Antes, porém, de Pequeno Alguidar levar-me, um jovem guerreiro – que depois soube ser Nhaêpepô-oaçu, Grande Caldeirão, filho do chefe Guaratinga-açu – amarra-me as pernas em três lugares, obrigando-me, assim, com os pés ligados, a saltar pela choça. “Aí vem pulando o nosso manjar!”, riem e exclamam todos os homens, menos um jovem tapuio, que, desafiando Grande Caldeirão, tenta livrar-me das cordas, estabelecendo os dois guerreiros um começo de entrevero, prontamente interrompido pela voz imperiosa de Guaratinga-açu, que manda desatarem-me as cordas das pernas. Meu martírio, todavia, não cessa. Imitando Nhaêpepô-oaçu, os outros homens aproximam-se de mim e apalpam-me a carne, dizendo um que o couro da cabeça lhe pertence, outro, que a coxa lhe cabe. Só Guaratinga-açu e o jovem que enfrentou Nhaêpepô-oaçu não participam da brincadeira. A perna ferida dói-me tanto que, mesmo envergonhado, não seguro os gemidos.

“Muambaguera ndoiaseoi!” (o prisioneiro não chora!). “Nda abá ruã oiaseobae!” (não é homem aquele que chora!), recrimina-me o tuxaua.

Nhaêpepô-oaçu manda que eu cante alguma coisa. Dou por mim entoando o seguinte canto religioso, que não suspeitava trazer na memória, descobrindo que, embora me julgue ateu, sou mais cristão do que imagino:

“Agora pedimos ao Espírito Santo
Pela fé verdadeira, com todas as veras,
Que nos preserve em nossa morte
Quando deixarmos esta mísera vida”

Querem saber o significado. Explico, em tupi, que havia louvado ao meu Deus, ao que respondem que o meu Deus é uma “teõuira”, isto é, uma merda, insulto que, como ateu, em nada me afeta.

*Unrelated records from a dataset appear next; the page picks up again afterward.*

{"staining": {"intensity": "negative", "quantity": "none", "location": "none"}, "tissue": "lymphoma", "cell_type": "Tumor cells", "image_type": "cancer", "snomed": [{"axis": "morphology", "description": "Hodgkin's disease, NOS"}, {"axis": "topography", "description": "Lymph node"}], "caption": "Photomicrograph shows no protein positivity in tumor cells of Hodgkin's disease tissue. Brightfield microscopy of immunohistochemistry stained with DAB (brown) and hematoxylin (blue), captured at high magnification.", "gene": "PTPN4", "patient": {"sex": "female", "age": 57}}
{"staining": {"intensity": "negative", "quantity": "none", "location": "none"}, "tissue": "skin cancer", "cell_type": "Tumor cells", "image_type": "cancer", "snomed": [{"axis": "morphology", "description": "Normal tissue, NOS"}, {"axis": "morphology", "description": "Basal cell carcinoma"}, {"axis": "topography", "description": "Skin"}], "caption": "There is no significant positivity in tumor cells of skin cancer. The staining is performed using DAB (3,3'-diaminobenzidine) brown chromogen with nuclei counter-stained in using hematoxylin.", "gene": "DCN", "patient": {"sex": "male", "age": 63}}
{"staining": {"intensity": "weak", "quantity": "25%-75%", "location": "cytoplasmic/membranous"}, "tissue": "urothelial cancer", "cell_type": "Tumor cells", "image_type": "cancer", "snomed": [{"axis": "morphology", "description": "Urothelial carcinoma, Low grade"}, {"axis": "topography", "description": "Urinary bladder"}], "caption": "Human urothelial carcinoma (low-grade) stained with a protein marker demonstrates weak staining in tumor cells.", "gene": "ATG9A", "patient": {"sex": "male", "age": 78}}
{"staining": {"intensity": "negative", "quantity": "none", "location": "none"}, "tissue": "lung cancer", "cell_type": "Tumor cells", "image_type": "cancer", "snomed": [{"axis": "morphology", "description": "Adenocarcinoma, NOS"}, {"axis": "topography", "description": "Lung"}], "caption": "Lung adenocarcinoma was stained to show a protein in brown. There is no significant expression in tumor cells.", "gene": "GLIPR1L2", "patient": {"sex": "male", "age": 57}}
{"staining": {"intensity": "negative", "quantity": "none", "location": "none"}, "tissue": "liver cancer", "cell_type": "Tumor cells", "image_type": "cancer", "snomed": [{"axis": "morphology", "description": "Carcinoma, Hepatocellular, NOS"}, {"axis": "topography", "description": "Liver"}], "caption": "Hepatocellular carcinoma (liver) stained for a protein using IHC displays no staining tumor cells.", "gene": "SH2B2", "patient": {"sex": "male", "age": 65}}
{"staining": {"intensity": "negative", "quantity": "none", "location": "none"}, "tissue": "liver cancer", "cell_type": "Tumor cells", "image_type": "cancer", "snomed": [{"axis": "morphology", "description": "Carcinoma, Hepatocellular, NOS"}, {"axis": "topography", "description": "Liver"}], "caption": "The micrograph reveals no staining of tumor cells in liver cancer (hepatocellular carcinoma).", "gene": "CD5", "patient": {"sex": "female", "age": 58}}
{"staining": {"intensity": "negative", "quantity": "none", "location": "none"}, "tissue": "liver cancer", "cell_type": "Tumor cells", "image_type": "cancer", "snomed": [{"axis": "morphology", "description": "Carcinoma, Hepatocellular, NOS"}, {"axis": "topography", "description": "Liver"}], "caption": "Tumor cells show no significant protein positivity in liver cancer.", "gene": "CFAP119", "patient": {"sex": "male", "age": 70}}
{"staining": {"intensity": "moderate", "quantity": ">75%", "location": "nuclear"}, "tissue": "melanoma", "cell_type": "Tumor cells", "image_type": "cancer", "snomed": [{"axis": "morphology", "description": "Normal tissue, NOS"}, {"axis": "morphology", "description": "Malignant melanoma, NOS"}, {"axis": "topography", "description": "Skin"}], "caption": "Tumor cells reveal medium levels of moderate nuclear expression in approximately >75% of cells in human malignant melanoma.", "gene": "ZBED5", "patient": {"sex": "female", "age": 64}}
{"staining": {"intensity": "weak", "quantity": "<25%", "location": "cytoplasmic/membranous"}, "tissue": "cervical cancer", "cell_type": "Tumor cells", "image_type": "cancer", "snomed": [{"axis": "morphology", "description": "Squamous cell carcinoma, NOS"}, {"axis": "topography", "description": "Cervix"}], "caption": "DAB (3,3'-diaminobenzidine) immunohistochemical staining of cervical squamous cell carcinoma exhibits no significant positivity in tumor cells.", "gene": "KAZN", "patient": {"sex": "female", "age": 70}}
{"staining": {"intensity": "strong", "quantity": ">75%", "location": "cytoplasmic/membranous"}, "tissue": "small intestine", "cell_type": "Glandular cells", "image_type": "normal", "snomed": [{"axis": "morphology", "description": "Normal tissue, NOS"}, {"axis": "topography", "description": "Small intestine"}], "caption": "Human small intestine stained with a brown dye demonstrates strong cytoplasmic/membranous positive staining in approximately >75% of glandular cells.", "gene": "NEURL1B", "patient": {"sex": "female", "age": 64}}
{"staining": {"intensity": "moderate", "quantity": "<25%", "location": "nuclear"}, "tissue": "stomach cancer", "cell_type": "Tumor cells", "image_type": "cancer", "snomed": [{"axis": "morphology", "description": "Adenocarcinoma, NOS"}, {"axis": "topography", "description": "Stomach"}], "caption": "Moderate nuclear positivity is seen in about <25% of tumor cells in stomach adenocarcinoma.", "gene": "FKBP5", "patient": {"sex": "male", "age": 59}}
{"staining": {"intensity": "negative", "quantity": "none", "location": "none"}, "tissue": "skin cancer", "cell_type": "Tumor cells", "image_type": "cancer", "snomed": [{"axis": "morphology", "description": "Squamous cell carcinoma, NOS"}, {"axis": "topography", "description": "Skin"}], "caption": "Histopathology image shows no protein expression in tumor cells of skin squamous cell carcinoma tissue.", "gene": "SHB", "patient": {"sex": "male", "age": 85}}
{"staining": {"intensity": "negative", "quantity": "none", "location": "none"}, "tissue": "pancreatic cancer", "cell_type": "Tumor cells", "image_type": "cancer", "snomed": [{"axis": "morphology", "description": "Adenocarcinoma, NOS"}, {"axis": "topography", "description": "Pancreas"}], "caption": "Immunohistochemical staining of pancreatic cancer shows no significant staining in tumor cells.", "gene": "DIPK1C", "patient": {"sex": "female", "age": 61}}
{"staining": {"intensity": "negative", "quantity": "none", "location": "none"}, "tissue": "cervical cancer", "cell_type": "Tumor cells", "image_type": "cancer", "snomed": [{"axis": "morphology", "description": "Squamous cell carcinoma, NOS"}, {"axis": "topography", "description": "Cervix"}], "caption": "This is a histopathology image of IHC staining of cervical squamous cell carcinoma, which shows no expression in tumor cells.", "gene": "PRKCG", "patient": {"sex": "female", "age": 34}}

Depois disso, tendo todos se divertido à minha custa, Alkindar-miri pôde reconduzir-me à cabana que me fora destinada. É noite completa e a fogueira do pátio da aldeia havia se apagado. Alkindar-miri, à minha frente, vai puxando-me pela mussurana que me prende o pescoço. Imerso na escuridão, deixo-me levar ouvindo o ranger dos passos na areia fina da praia. Apenas os curumins nos seguem, já que as mulheres, felizmente, foram para suas cabanas.

Alkindar-miri amarra-me ao esteio da cabana e retorna ao pátio da aldeia, deixando-me mergulhado na mais completa escuridão. Instantes depois, volta com um tição semi-apagado e alguns gravetos. Agachando-se, assopra o tição várias vezes até que uma pequena chama, inflamando os gravetos, propaga-se à madeira que já estava no chão da cabana, iniciando-se, assim, pequena fogueira. Em seguida, já de pé, à minha frente, me diz Alkindar-miri: “Morubixaba temirecó oguerur ndebe” (o chefe uma esposa escolheu para ti). “Nde remirecoramo secoune” (como tua esposa estará). E, sem mais palavras, dá-me as costas e sai.